§ TASK DIRECTIONS
Locate the line that contains "25: (423, 53, 0.36)" in the entries below, then repeat it and every following line through the line that contains "57: (281, 119, 0.34)", exactly, and no others.

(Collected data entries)
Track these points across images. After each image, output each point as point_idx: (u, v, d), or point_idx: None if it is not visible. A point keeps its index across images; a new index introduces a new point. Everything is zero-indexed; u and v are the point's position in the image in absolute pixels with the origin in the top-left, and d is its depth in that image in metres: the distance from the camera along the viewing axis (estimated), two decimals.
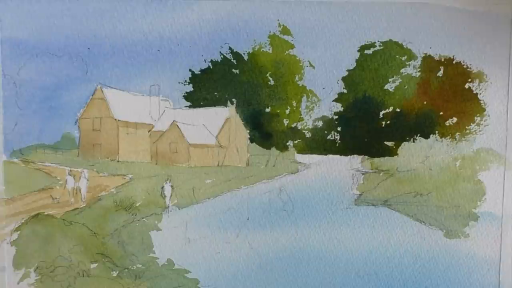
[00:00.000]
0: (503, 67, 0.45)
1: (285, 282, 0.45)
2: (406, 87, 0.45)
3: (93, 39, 0.44)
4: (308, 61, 0.44)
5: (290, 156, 0.46)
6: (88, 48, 0.44)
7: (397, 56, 0.45)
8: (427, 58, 0.45)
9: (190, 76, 0.44)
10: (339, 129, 0.45)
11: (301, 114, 0.45)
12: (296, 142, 0.45)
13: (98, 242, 0.45)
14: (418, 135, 0.45)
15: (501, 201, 0.45)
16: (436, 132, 0.45)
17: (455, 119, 0.45)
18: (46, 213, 0.45)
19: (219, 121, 0.46)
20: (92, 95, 0.44)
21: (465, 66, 0.45)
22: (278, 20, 0.44)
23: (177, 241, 0.44)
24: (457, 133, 0.45)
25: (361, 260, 0.46)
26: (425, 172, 0.45)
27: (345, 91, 0.45)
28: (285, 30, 0.44)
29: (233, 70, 0.44)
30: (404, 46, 0.44)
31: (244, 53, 0.44)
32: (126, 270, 0.45)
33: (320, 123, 0.45)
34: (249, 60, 0.44)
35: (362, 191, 0.46)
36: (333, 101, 0.45)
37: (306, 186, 0.46)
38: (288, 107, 0.45)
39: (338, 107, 0.45)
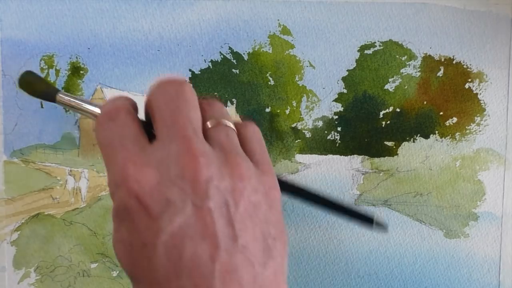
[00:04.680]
0: (503, 67, 0.44)
1: None
2: (406, 87, 0.45)
3: (93, 39, 0.44)
4: (308, 61, 0.44)
5: (290, 156, 0.46)
6: (88, 48, 0.44)
7: (397, 56, 0.44)
8: (427, 58, 0.45)
9: (190, 76, 0.44)
10: (339, 129, 0.45)
11: (301, 114, 0.45)
12: (296, 142, 0.45)
13: (98, 242, 0.45)
14: (418, 135, 0.45)
15: (501, 201, 0.45)
16: (436, 132, 0.45)
17: (455, 119, 0.45)
18: (46, 213, 0.45)
19: None
20: (92, 95, 0.44)
21: (465, 66, 0.45)
22: (278, 20, 0.44)
23: None
24: (457, 133, 0.45)
25: (361, 260, 0.46)
26: (425, 172, 0.45)
27: (345, 91, 0.45)
28: (285, 30, 0.44)
29: (233, 70, 0.44)
30: (404, 46, 0.44)
31: (244, 53, 0.44)
32: None
33: (320, 123, 0.45)
34: (249, 60, 0.44)
35: (362, 191, 0.46)
36: (333, 101, 0.45)
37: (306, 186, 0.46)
38: (288, 107, 0.45)
39: (338, 107, 0.45)
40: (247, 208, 0.23)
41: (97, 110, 0.30)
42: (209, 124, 0.25)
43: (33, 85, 0.39)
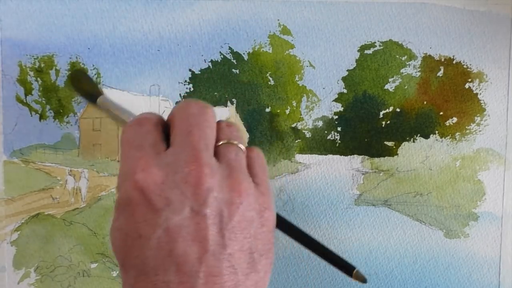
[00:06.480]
0: (503, 67, 0.45)
1: (285, 282, 0.45)
2: (406, 87, 0.45)
3: (93, 39, 0.44)
4: (308, 61, 0.44)
5: (290, 156, 0.46)
6: (88, 48, 0.44)
7: (397, 56, 0.45)
8: (427, 58, 0.45)
9: (190, 76, 0.44)
10: (339, 129, 0.45)
11: (301, 114, 0.45)
12: (296, 142, 0.45)
13: (98, 242, 0.45)
14: (418, 135, 0.45)
15: (501, 201, 0.45)
16: (436, 132, 0.45)
17: (455, 119, 0.45)
18: (46, 213, 0.45)
19: None
20: None
21: (465, 66, 0.45)
22: (278, 20, 0.44)
23: None
24: (457, 133, 0.45)
25: (361, 260, 0.46)
26: (425, 172, 0.45)
27: (345, 91, 0.45)
28: (285, 30, 0.44)
29: (233, 70, 0.45)
30: (404, 46, 0.44)
31: (244, 53, 0.44)
32: None
33: (320, 123, 0.45)
34: (249, 60, 0.44)
35: (362, 191, 0.46)
36: (333, 101, 0.45)
37: (306, 186, 0.46)
38: (288, 107, 0.45)
39: (338, 107, 0.45)
40: (240, 221, 0.24)
41: (130, 119, 0.31)
42: (222, 142, 0.28)
43: (80, 83, 0.40)
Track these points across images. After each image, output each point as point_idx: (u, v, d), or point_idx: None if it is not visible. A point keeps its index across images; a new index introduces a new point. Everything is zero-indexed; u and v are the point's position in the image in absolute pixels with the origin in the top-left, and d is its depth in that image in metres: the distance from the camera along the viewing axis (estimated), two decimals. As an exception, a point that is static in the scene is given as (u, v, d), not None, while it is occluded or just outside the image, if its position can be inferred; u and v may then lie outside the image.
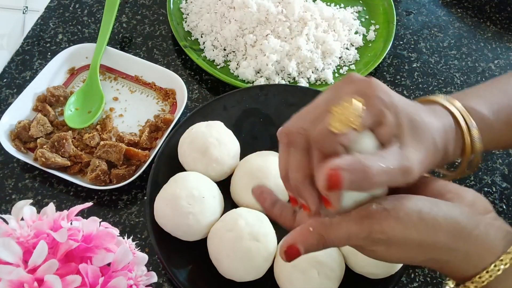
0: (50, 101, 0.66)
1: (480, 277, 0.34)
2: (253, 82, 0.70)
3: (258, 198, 0.42)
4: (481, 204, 0.36)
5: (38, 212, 0.42)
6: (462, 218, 0.34)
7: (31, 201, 0.42)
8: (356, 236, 0.34)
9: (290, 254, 0.35)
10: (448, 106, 0.40)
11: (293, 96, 0.64)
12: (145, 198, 0.56)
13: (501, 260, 0.34)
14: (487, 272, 0.34)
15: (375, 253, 0.35)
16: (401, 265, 0.51)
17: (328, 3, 0.80)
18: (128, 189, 0.61)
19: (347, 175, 0.31)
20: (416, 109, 0.37)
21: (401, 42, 0.78)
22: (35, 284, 0.37)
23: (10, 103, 0.64)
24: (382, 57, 0.73)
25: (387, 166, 0.32)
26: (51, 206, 0.43)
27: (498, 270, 0.34)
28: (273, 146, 0.60)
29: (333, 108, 0.34)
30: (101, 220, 0.43)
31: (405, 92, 0.72)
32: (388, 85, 0.74)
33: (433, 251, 0.34)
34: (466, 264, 0.35)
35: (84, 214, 0.58)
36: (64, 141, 0.61)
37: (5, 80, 0.70)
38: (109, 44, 0.71)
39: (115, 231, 0.43)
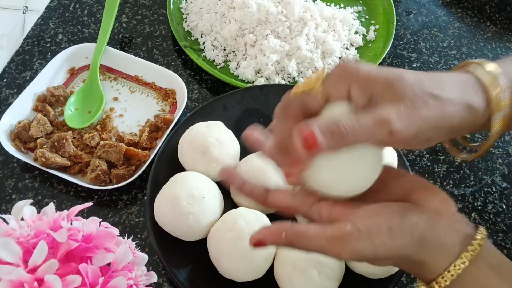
0: (50, 101, 0.66)
1: (442, 277, 0.35)
2: (253, 82, 0.70)
3: (228, 178, 0.43)
4: (446, 208, 0.37)
5: (38, 212, 0.42)
6: (426, 230, 0.35)
7: (31, 201, 0.42)
8: (325, 253, 0.35)
9: (256, 245, 0.37)
10: (466, 66, 0.39)
11: (293, 96, 0.64)
12: (145, 198, 0.56)
13: (461, 258, 0.35)
14: (448, 271, 0.35)
15: (346, 261, 0.38)
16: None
17: (328, 3, 0.80)
18: (128, 189, 0.61)
19: (322, 133, 0.33)
20: (395, 70, 0.36)
21: (401, 42, 0.78)
22: (35, 284, 0.37)
23: (10, 103, 0.64)
24: (382, 57, 0.73)
25: (358, 121, 0.34)
26: (51, 206, 0.43)
27: (459, 269, 0.35)
28: (273, 146, 0.60)
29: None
30: (101, 220, 0.43)
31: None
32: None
33: (396, 260, 0.36)
34: (425, 269, 0.36)
35: (84, 214, 0.58)
36: (64, 141, 0.61)
37: (5, 80, 0.70)
38: (109, 44, 0.71)
39: (115, 231, 0.43)
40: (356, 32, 0.77)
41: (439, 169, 0.66)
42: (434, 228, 0.35)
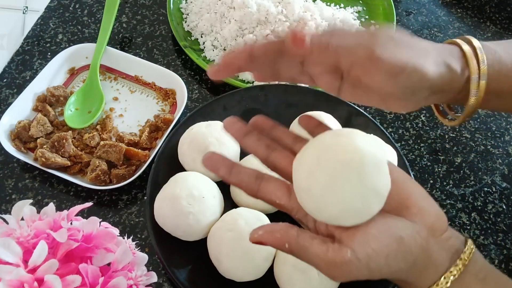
0: (50, 101, 0.66)
1: None
2: (253, 82, 0.70)
3: (211, 168, 0.39)
4: (440, 224, 0.37)
5: (38, 212, 0.42)
6: (419, 255, 0.36)
7: (31, 201, 0.42)
8: (321, 271, 0.35)
9: (255, 243, 0.36)
10: (457, 40, 0.43)
11: (293, 96, 0.64)
12: (145, 198, 0.56)
13: (451, 272, 0.36)
14: (437, 285, 0.36)
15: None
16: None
17: (328, 3, 0.80)
18: (128, 189, 0.61)
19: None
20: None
21: (401, 42, 0.78)
22: (35, 284, 0.37)
23: (10, 103, 0.64)
24: (382, 57, 0.73)
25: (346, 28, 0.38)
26: (51, 206, 0.43)
27: (447, 282, 0.36)
28: (273, 146, 0.60)
29: None
30: (101, 220, 0.43)
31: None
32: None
33: (390, 275, 0.36)
34: (418, 283, 0.37)
35: (84, 214, 0.58)
36: (64, 141, 0.61)
37: (5, 80, 0.70)
38: (109, 44, 0.71)
39: (115, 231, 0.43)
40: (356, 32, 0.77)
41: (439, 169, 0.66)
42: (427, 251, 0.36)
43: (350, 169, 0.34)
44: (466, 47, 0.42)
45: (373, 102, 0.41)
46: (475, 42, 0.43)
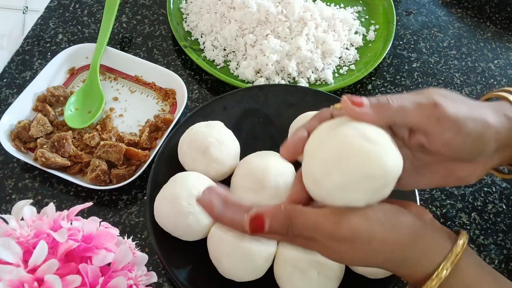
0: (50, 101, 0.66)
1: (431, 279, 0.36)
2: (253, 82, 0.70)
3: (204, 208, 0.37)
4: (426, 215, 0.38)
5: (38, 212, 0.42)
6: (417, 226, 0.36)
7: (31, 201, 0.42)
8: (322, 230, 0.35)
9: (255, 225, 0.35)
10: (503, 94, 0.43)
11: (293, 96, 0.65)
12: (145, 198, 0.56)
13: (450, 255, 0.36)
14: (437, 273, 0.36)
15: (340, 254, 0.36)
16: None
17: (328, 3, 0.80)
18: (128, 189, 0.61)
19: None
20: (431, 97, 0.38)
21: (401, 42, 0.78)
22: (35, 284, 0.37)
23: (10, 103, 0.64)
24: (382, 57, 0.73)
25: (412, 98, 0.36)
26: (51, 206, 0.43)
27: (449, 267, 0.36)
28: (273, 146, 0.60)
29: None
30: (101, 220, 0.43)
31: (405, 92, 0.72)
32: (387, 85, 0.75)
33: (394, 248, 0.36)
34: (420, 263, 0.36)
35: (84, 214, 0.58)
36: (64, 141, 0.61)
37: (5, 80, 0.70)
38: (109, 44, 0.71)
39: (115, 231, 0.43)
40: (356, 32, 0.77)
41: (439, 169, 0.66)
42: (423, 224, 0.36)
43: (369, 179, 0.34)
44: None
45: (436, 178, 0.40)
46: None
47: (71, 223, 0.42)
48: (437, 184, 0.41)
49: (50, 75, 0.68)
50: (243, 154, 0.59)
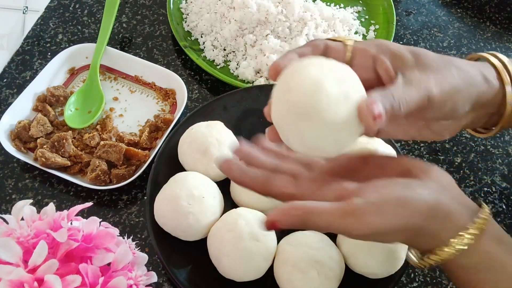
0: (50, 101, 0.66)
1: (450, 247, 0.36)
2: (253, 82, 0.70)
3: (226, 171, 0.42)
4: (446, 180, 0.38)
5: (38, 212, 0.42)
6: (431, 199, 0.36)
7: (31, 201, 0.42)
8: (336, 228, 0.36)
9: (270, 227, 0.37)
10: (484, 55, 0.45)
11: (293, 96, 0.64)
12: (145, 198, 0.56)
13: (468, 229, 0.36)
14: (456, 243, 0.36)
15: (350, 237, 0.37)
16: (401, 265, 0.51)
17: (328, 3, 0.80)
18: (128, 189, 0.61)
19: (383, 103, 0.36)
20: (424, 49, 0.40)
21: (401, 42, 0.78)
22: (35, 284, 0.37)
23: (10, 103, 0.64)
24: (382, 57, 0.73)
25: (406, 95, 0.37)
26: (51, 206, 0.43)
27: (468, 239, 0.36)
28: (273, 146, 0.60)
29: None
30: (101, 220, 0.43)
31: (405, 92, 0.72)
32: (388, 85, 0.74)
33: (406, 231, 0.36)
34: (433, 239, 0.37)
35: (84, 214, 0.58)
36: (64, 141, 0.61)
37: (5, 80, 0.70)
38: (109, 44, 0.71)
39: (115, 231, 0.43)
40: (356, 32, 0.77)
41: (439, 169, 0.66)
42: (440, 199, 0.36)
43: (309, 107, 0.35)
44: (494, 61, 0.43)
45: (412, 130, 0.42)
46: (501, 56, 0.44)
47: (71, 223, 0.42)
48: (412, 136, 0.43)
49: (50, 75, 0.68)
50: (243, 154, 0.59)
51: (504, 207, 0.63)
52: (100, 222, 0.43)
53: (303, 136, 0.37)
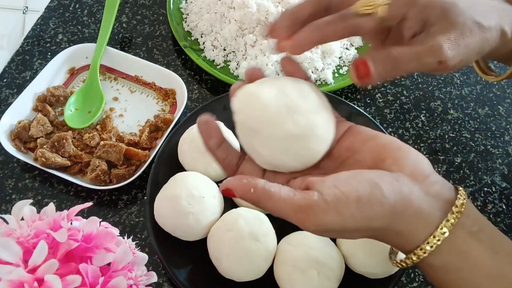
0: (50, 101, 0.66)
1: (421, 249, 0.34)
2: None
3: (204, 133, 0.38)
4: (420, 170, 0.35)
5: (38, 212, 0.42)
6: (398, 200, 0.33)
7: (31, 201, 0.42)
8: (290, 221, 0.34)
9: (226, 193, 0.35)
10: None
11: (293, 96, 0.64)
12: (145, 198, 0.56)
13: (441, 228, 0.34)
14: (427, 243, 0.34)
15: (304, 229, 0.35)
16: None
17: (328, 3, 0.80)
18: (128, 189, 0.61)
19: (373, 61, 0.35)
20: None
21: (401, 42, 0.78)
22: (35, 284, 0.37)
23: (10, 103, 0.64)
24: (382, 57, 0.73)
25: (410, 49, 0.36)
26: (51, 206, 0.43)
27: (438, 240, 0.34)
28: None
29: None
30: (101, 220, 0.43)
31: (404, 92, 0.72)
32: (387, 85, 0.75)
33: (368, 233, 0.35)
34: (403, 240, 0.35)
35: (84, 214, 0.58)
36: (64, 141, 0.61)
37: (5, 80, 0.70)
38: (109, 44, 0.71)
39: (115, 231, 0.43)
40: (356, 32, 0.77)
41: (439, 169, 0.66)
42: (408, 197, 0.34)
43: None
44: None
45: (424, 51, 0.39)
46: None
47: (71, 223, 0.42)
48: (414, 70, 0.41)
49: (50, 75, 0.68)
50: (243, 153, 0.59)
51: (504, 207, 0.63)
52: (100, 222, 0.43)
53: (259, 153, 0.37)
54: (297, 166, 0.37)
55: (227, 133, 0.59)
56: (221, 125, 0.59)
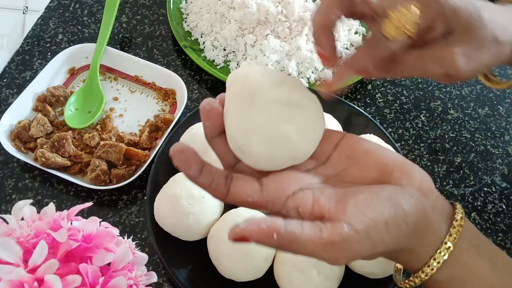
0: (50, 101, 0.66)
1: (428, 266, 0.34)
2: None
3: (181, 163, 0.34)
4: (426, 184, 0.35)
5: (38, 212, 0.42)
6: (417, 216, 0.33)
7: (31, 201, 0.42)
8: (320, 259, 0.32)
9: (237, 239, 0.31)
10: None
11: (293, 96, 0.64)
12: (145, 198, 0.56)
13: (445, 243, 0.34)
14: (434, 259, 0.34)
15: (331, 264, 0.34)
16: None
17: (328, 3, 0.80)
18: (128, 189, 0.61)
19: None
20: (478, 7, 0.37)
21: (401, 42, 0.78)
22: (35, 284, 0.37)
23: (10, 103, 0.64)
24: (382, 57, 0.73)
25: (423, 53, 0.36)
26: (51, 206, 0.43)
27: (444, 255, 0.34)
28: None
29: (389, 12, 0.34)
30: (101, 220, 0.43)
31: (404, 92, 0.72)
32: (387, 85, 0.75)
33: (389, 254, 0.34)
34: (414, 256, 0.35)
35: (84, 214, 0.58)
36: (64, 141, 0.61)
37: (5, 80, 0.70)
38: (109, 44, 0.71)
39: (115, 231, 0.43)
40: (356, 32, 0.77)
41: (439, 169, 0.66)
42: (422, 212, 0.33)
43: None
44: None
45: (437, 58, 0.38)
46: None
47: (71, 223, 0.42)
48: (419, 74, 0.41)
49: (50, 75, 0.68)
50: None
51: (504, 207, 0.63)
52: (100, 222, 0.43)
53: (256, 125, 0.34)
54: (295, 138, 0.34)
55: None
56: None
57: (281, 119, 0.34)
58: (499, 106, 0.73)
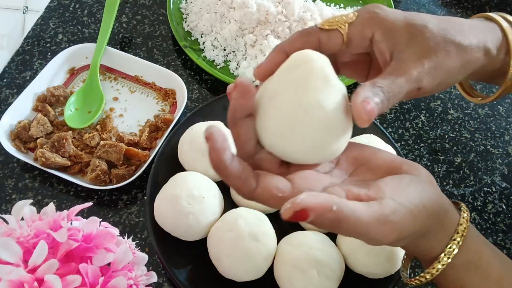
0: (50, 101, 0.66)
1: (450, 247, 0.36)
2: (253, 82, 0.70)
3: (219, 147, 0.32)
4: (431, 178, 0.36)
5: (38, 212, 0.42)
6: (435, 199, 0.35)
7: (31, 201, 0.42)
8: (371, 235, 0.32)
9: (297, 216, 0.29)
10: (494, 16, 0.42)
11: (293, 96, 0.64)
12: (145, 198, 0.56)
13: (461, 224, 0.36)
14: (454, 240, 0.36)
15: (374, 244, 0.34)
16: (400, 265, 0.51)
17: (328, 3, 0.80)
18: (128, 189, 0.61)
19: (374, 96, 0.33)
20: (424, 18, 0.37)
21: (401, 42, 0.78)
22: (35, 284, 0.37)
23: (10, 103, 0.64)
24: (382, 57, 0.73)
25: (394, 83, 0.34)
26: (51, 206, 0.43)
27: (462, 235, 0.36)
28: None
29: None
30: (101, 220, 0.43)
31: (405, 92, 0.72)
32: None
33: (416, 241, 0.35)
34: (436, 240, 0.36)
35: (84, 214, 0.58)
36: (64, 141, 0.61)
37: (5, 80, 0.70)
38: (109, 44, 0.71)
39: (115, 231, 0.43)
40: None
41: (439, 169, 0.66)
42: (440, 197, 0.35)
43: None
44: (505, 24, 0.41)
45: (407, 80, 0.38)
46: (510, 17, 0.42)
47: (71, 223, 0.42)
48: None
49: (50, 75, 0.68)
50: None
51: (504, 207, 0.63)
52: (100, 222, 0.43)
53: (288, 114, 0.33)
54: (338, 135, 0.34)
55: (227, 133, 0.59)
56: (221, 125, 0.59)
57: (332, 114, 0.33)
58: (499, 106, 0.73)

§ EXPECTED ANSWER
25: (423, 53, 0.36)
26: (51, 206, 0.43)
27: (444, 255, 0.34)
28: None
29: (389, 12, 0.34)
30: (101, 220, 0.43)
31: (404, 92, 0.72)
32: (387, 85, 0.75)
33: (389, 254, 0.34)
34: (414, 256, 0.35)
35: (84, 214, 0.58)
36: (64, 141, 0.61)
37: (5, 80, 0.70)
38: (109, 44, 0.71)
39: (115, 231, 0.43)
40: (356, 32, 0.77)
41: (439, 169, 0.66)
42: (422, 212, 0.33)
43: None
44: None
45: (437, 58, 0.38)
46: None
47: (71, 223, 0.42)
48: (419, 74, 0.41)
49: (50, 75, 0.68)
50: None
51: (504, 207, 0.63)
52: (100, 222, 0.43)
53: (256, 125, 0.34)
54: (295, 138, 0.34)
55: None
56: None
57: (281, 119, 0.34)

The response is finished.